Julia est restauratrice de tableaux depuis six ans. Ce matin, elle reçoit une enveloppe avec des photos de La Partie d’échecs du peintre Pieter Van Huys, une œuvre qui date de 1471 et qu’elle doit restaurer. Le tableau présente deux joueurs penchés sur un échiquier et une dame, en arrière-plan, qui semble lire. Or, une photo prise aux rayons X révèle une inscription en latin Quis Necavit Equiem ou Qui a tué le chevalier ?, une inscription cachée par le peintre lui-même.
Julia perçoit alors qu’il y a quelque chose de non ordinaire dans ce tableau. Elle révèle l’information à Menchu Rock, la galeriste, qui est l’intermédiaire entre le vendeur et la société de ventes aux enchères. Elle veut solliciter Álvaro, le meilleur historien d’art, mais aussi son ex-amant, une liaison rompue depuis un an.
Ce que révèle la connaissance des personnages du tableau contraint Julia à continuer la partie, aidée par un joueur présenté par son mentor, César, un antiquaire. Et la mort frappe dans son entourage, dans cette partie qui se poursuit à travers les siècles…
Publié en 1990, traduit en 1993, ce livre a reçu le Grand prix de littérature policière de 1993. L’idée de faire continuer une partie vieille de plus de cinq siècles est originale. Cette partie, à l’origine, était déjà délétère quand on découvre qui la personnalité des protagonistes, leurs rapports et l’ambiguïté proposée par le peintre. En effet, l’un d’eux est décédé depuis deux ans.
Pourquoi Pieter Van Huys a-t-il fait une telle composition ? À la demande de qui ? Et pourquoi cette œuvre génère-t-elle des passions qui amènent à l’assassinat de personnes liées, aujourd’hui, au tableau ?

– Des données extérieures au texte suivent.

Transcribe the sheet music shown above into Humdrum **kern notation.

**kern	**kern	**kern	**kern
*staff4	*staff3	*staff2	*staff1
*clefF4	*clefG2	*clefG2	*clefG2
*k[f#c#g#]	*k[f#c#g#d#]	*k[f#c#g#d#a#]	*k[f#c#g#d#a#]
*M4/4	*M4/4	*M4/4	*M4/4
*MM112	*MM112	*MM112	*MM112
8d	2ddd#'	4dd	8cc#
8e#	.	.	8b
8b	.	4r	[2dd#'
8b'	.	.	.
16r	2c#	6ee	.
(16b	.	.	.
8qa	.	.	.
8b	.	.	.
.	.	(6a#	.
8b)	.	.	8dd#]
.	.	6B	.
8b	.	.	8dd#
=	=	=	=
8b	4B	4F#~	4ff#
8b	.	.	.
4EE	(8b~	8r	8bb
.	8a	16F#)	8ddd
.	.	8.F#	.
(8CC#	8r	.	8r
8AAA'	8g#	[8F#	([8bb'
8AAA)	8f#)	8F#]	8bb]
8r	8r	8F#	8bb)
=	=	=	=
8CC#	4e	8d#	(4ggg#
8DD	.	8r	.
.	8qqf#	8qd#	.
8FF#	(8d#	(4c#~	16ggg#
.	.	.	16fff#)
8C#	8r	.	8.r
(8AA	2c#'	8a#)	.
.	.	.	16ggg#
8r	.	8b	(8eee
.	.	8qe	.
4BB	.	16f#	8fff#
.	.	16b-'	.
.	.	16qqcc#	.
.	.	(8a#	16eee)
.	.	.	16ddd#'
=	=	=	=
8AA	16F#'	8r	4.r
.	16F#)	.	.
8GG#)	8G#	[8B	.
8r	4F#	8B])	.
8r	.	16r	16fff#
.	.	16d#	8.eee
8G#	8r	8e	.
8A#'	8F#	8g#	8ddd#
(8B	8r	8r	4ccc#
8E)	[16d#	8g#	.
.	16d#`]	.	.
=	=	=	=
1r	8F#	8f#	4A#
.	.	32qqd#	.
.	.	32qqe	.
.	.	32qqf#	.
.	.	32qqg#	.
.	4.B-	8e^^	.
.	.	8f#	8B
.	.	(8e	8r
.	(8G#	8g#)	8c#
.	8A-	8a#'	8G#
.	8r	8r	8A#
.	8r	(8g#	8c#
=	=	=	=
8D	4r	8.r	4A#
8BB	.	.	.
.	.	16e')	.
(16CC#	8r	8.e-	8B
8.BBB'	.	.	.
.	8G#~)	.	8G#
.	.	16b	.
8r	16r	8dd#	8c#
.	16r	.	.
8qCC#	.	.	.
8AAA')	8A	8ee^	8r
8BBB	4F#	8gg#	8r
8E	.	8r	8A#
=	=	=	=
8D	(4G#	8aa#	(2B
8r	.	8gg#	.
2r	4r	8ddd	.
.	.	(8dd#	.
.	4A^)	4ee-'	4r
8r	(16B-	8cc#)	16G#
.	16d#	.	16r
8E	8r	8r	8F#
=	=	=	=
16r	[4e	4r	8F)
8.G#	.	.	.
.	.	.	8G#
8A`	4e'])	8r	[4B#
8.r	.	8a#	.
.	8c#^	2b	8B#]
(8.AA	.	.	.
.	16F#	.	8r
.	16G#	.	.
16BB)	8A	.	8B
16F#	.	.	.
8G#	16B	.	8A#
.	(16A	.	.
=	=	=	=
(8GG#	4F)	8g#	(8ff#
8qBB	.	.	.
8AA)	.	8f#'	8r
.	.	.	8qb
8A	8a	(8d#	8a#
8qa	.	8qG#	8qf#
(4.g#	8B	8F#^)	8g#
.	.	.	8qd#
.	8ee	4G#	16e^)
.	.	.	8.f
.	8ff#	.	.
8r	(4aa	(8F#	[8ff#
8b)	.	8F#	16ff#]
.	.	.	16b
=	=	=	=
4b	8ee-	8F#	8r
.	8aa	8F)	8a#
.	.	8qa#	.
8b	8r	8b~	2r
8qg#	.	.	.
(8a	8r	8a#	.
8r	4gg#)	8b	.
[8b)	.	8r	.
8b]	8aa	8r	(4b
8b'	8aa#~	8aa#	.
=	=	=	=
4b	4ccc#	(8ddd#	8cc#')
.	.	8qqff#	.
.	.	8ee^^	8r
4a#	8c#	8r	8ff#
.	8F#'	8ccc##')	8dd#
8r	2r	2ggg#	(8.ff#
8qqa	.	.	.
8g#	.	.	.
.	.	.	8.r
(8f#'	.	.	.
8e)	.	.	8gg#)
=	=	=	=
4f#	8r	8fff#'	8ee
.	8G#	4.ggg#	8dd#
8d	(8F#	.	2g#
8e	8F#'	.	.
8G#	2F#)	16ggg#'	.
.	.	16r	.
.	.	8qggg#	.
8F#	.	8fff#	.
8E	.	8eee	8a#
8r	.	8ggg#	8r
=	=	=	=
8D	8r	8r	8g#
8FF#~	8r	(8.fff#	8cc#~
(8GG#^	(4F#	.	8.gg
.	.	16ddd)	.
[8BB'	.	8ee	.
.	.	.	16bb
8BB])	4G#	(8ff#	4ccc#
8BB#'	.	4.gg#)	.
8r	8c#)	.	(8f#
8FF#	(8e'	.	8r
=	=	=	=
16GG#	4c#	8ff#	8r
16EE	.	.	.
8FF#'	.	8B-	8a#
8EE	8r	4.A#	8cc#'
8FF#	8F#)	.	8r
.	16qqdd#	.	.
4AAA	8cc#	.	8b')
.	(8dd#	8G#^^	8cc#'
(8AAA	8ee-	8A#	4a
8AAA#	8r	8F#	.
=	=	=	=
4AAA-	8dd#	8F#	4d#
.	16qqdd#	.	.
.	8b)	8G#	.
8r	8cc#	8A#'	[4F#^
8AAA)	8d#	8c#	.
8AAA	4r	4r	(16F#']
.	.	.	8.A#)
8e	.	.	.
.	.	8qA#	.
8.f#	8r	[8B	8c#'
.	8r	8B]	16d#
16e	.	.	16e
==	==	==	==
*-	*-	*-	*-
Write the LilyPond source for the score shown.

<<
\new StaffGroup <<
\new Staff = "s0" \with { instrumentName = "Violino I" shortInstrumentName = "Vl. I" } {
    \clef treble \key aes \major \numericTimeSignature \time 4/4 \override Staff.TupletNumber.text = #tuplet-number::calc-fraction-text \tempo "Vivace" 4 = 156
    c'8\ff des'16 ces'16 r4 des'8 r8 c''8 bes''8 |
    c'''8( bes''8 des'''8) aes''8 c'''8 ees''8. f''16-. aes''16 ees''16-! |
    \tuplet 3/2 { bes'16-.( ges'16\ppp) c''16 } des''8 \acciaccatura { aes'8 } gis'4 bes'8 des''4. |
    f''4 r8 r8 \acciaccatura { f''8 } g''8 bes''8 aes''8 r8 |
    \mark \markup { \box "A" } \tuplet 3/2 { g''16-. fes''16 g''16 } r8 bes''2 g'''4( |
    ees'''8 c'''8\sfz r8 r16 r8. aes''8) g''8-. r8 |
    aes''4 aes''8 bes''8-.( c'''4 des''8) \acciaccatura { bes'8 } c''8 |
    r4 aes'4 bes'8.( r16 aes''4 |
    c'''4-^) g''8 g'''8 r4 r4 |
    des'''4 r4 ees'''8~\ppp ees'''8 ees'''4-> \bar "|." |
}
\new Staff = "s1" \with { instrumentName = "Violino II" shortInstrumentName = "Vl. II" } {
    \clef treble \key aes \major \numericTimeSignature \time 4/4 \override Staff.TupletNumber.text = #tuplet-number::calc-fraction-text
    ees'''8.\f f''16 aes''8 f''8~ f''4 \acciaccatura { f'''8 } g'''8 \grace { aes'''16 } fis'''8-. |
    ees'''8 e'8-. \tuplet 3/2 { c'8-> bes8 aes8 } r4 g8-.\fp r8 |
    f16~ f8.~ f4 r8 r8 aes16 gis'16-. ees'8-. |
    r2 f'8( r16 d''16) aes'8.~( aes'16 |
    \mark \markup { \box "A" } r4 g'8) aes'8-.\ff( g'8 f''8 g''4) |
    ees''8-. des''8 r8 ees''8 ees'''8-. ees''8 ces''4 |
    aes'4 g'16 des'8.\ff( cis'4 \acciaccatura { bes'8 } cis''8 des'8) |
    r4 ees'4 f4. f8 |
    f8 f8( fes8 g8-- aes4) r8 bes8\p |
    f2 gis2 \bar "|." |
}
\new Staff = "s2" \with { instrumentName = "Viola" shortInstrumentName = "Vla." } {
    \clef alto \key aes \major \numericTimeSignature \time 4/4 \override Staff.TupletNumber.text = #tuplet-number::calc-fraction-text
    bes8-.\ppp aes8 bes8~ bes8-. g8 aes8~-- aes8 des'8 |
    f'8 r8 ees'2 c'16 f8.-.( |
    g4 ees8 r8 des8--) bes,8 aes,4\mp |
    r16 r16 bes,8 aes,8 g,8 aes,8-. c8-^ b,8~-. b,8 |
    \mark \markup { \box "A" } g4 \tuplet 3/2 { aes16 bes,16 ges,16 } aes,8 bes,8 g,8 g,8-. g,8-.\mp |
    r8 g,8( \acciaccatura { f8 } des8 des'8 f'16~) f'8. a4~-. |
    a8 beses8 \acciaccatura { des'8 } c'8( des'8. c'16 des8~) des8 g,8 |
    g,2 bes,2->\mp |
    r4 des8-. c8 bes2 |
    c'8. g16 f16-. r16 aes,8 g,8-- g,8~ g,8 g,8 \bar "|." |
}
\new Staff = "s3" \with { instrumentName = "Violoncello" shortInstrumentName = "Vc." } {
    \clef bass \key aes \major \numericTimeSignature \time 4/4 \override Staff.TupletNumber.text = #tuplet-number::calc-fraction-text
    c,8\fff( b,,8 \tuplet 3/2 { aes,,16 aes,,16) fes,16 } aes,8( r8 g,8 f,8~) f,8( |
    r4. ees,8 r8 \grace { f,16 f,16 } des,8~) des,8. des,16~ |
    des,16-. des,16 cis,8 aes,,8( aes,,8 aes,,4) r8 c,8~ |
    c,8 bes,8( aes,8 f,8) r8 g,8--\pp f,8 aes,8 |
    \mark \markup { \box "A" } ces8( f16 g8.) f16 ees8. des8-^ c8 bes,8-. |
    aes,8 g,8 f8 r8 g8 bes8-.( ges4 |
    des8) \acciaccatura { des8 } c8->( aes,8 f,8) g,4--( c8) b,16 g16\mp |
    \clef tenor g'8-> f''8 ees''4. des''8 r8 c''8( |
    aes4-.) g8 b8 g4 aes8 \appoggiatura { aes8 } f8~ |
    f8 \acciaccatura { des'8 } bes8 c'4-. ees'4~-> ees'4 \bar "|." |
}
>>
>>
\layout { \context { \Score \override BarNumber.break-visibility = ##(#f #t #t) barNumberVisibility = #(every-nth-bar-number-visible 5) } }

Arturo Pérez-Reverte développe une intrigue à la fois policière, historique, picturale, ajoutant le jeu d’échecs, explicitant ses règles, son attrait et ses connotations symboliques. Pierre Mac Orlan n’écrivait-il pas : “Il y a plus d’aventure sur un échiquier que sur toutes les mers du monde.“
Avec ce roman, le lecteur découvre la peinture du XVe siècle, les artifices des peintres pour installer ceux qui regardent le tableau dans la scène. C’est aussi tout le travail autour de la restauration d’une telle œuvre. Et, bien sûr, l’art du jeu. L’auteur présente la symbolique de chaque pièce et donne des illustrations de différentes phases, phases orchestrées par un assassin retors.
Avec ce livre, Arturo Pérez-Reverte, par ailleurs le créateur des aventures de l’ineffable capitaine Alatriste, signe un ouvrage remarquable par la profusion des données, par la tension soutenue jusqu’à un dénouement peu prévisible.
serge perraud
Arturo Pérez-Reverte, Le tableau du maître flamand (La tabla de Flandes), traduit de l’espagnol par Jean-Pierre Quijano, Folio Policier n°1 026, coll. “Thriller”, août 2024, 480 p. — 9,90 €.